Hard disk drives (HDD) are used in almost all computer system operations. In fact, most computing systems are not operational without some type of hard disk drive to store the most basic computing information such as the boot operation, the operating system, the applications, and the like. In general, the hard disk drive is a device which may or may not be removable, but without which the computing system will generally not operate.
The basic hard disk drive model includes a storage disk or hard disk that spins at a designed rotational speed. An actuator arm with a suspended slider is utilized to reach out over the disk. The slider is coupled with a suspension that supports both the body of the slider and a head assembly that has a magnetic read/write transducer or head or heads for reading/writing information to or from a location on the disk. The complete head assembly, e.g., the suspension, slider, and head, is called a head gimbal assembly (HGA).

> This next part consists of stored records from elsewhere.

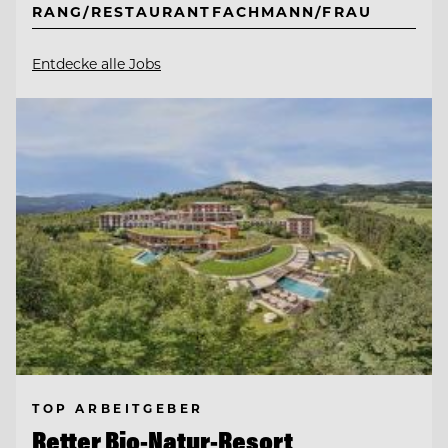
RANG/RESTAURANTFACHMANN/FRAU
Entdecke alle Jobs
TOP ARBEITGEBER
Retter Bio-Natur-Resort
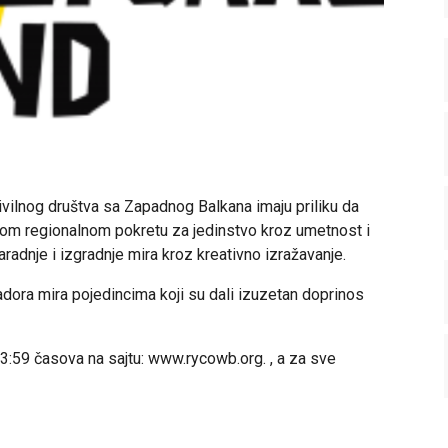
 civilnog društva sa Zapadnog Balkana imaju priliku da
ovom regionalnom pokretu za jedinstvo kroz umetnost i
saradnje i izgradnje mira kroz kreativno izražavanje.
ora mira pojedincima koji su dali izuzetan doprinos
3:59 časova na sajtu: www.rycowb.org. , a za sve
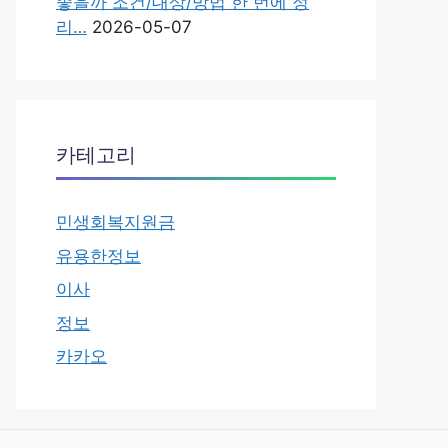
좋을까 조건/대상/방법 한 번에 정
리…
2026-05-07
카테고리
민생회복지원금
유용한정보
이사
정보
카카오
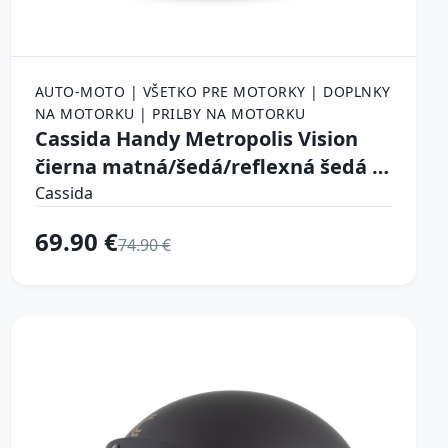
AUTO-MOTO | VŠETKO PRE MOTORKY | DOPLNKY
NA MOTORKU | PRILBY NA MOTORKU
Cassida Handy Metropolis Vision
čierna matná/šedá/reflexná šedá L
(59)
Cassida
69.90 €
74.90 €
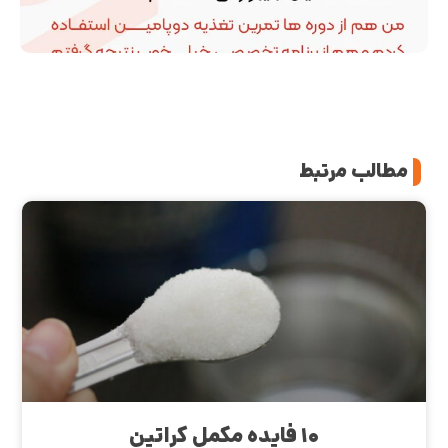
مطالب مرتبط
۱۰ فایده مکمل کراتین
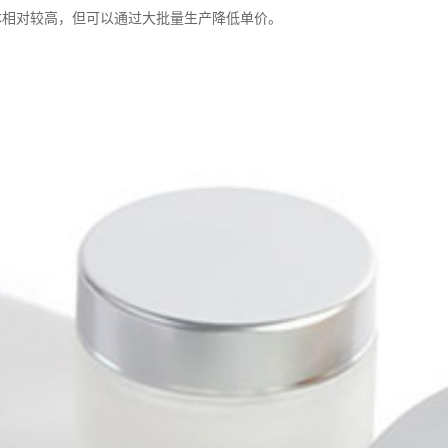
产成本相对较高，但可以通过大批量生产降低单价。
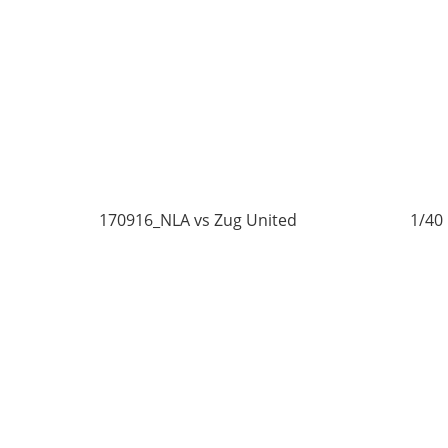
0
170916_NLA vs Zug United
1/40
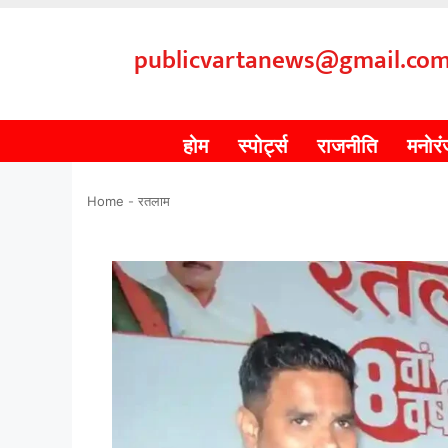
publicvartanews@gmail.co
होम
स्पोर्ट्स
राजनीति
मनोर
Home
-
रतलाम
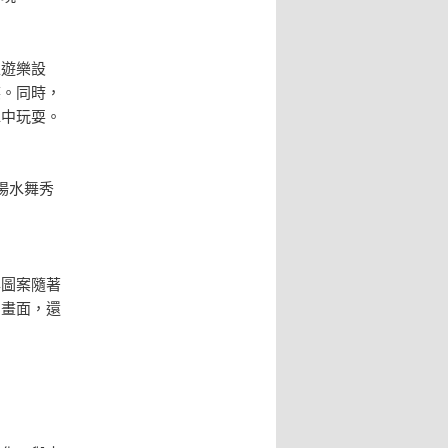
上遊樂設
笑。同時，
水中玩耍。
場水舞秀
與圖案隨著
的畫面，還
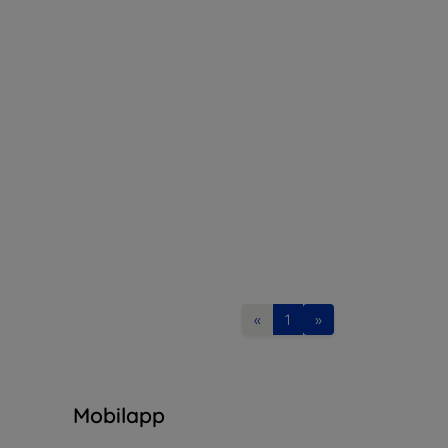
«
1
»
n
Mobilapp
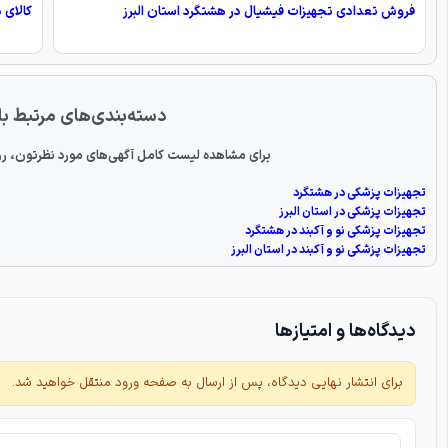
فروش تعدادی تجهیزات فیشیال در هشتگرد استان البرز
کالای 
دسته‌بندی‌های مرتبط با
برای مشاهده لیست کامل آگهی‌های مورد نظرتون، رو
تجهیزات پزشکی در هشتگرد
تجهیزات پزشکی در استان البرز
تجهیزات پزشکی نو و آکبند در هشتگرد
تجهیزات پزشکی نو و آکبند در استان البرز
دیدگاه‌ها و امتیازها
برای انتشار نهایی دیدگاه، پس از ارسال به صفحه ورود منتقل خواهید شد.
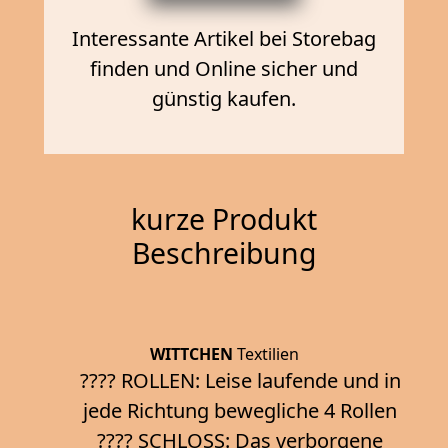
Interessante Artikel bei Storebag
finden und Online sicher und
günstig kaufen.
kurze Produkt
Beschreibung
WITTCHEN
Textilien
???? ROLLEN: Leise laufende und in
jede Richtung bewegliche 4 Rollen
???? SCHLOSS: Das verborgene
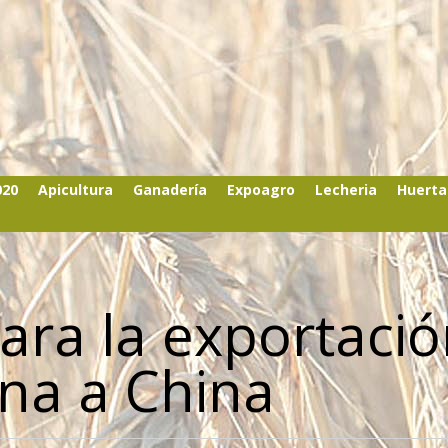
020
Apicultura
Ganadería
Expoagro
Lecheria
Huerta
ara la exportaci
na a China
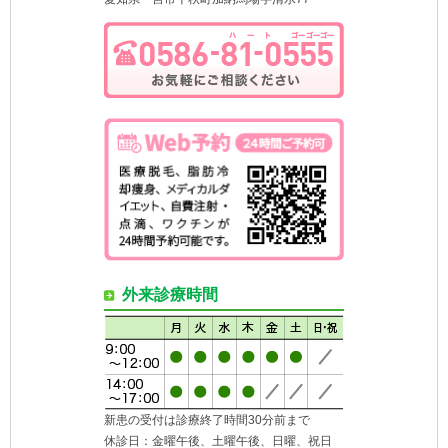
外来診療時間
新患の受付は診療終了時間30分前まで
休診日：金曜午後、土曜午後、日曜、祝日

A typical HDD uses the actuator assembly to move magnetic read/write heads to the desired location on the rotating disk so as to write information to or read from the location. Within most HDDs, the magnetic read/write head is mounted on a slider. The slider generally serves to mechanically support the head and any electrical connections between the head and the rest of the disk drive. The slider is aerodynamically shaped to establish an air lubrication film in order to maintain a uniform distance from the surface of the rotating disk, thereby preventing the head from undesirably contacting the disk.
The head and arm assembly is linearly or pivotally moved utilizing a magnet/coil structure that is often called a voice coil motor (VCM). The stator of a VCM is mounted to a base plate or casting on which the spindle is also mounted. The base casting with its spindle, actuator VCM, and internal filtration system is then enclosed with a cover and seal assembly to ensure that no contaminants can enter and adversely affect the reliability of the slider flying over the disk. When current is fed to the motor, the VCM develops force or torque that is substantially proportional to the applied current. The arm acceleration is substantially proportional to the magnitude of the current. As the read/write head approaches a desired track, a reverse polarity signal is applied to the actuator, causing the signal to act as a brake, and ideally causing the read/write head to stop and settle directly over the desired track.
The reading or writing of data is performed in accordance with a write command and a read command transferred from a host system. The hard disk drive re-orders a command queue as one of the performance improving techniques. That is, the command queue of write commands and read commands transferred sequentially from the host system is re-ordered so that the latency required to execute the writing or reading command may be minimized.
Various methods for re-ordering the command queue in the hard disk drive have been already offered. They are roughly classified into a method for improving the I/O throughput (amount of work performed over a period of time) and a method for preventing the time-out of command caused by re-ordering the command. And the method for improving the I/O throughput is further classified into a case where the seek time is longer than the rotational latency and a case where the seek time is almost equivalent to the rotational latency.
All the above re-ordering techniques are implemented in one way or the other to improve performance and to save power. The premium for saving power consumption in hard disk drive have transcended across the various platforms (e.g., from mobile computers to server computer products). Conventional methods for power saving or reduction include JIT (Just In Time seek technology). This method delays the seek time by an amount of the rotational latency to make power save and enhance performance. Other conventional methods involve directly switching the seek method (including servo parameters) between a performance mode and a silent mode.
These methods are very effective but require to have parameters for the servo system duplicated, and therefore have a significant drawback of taking a great burden on the development because it must be checked that the seek is normally made for all combinations of the seek distance and the latency.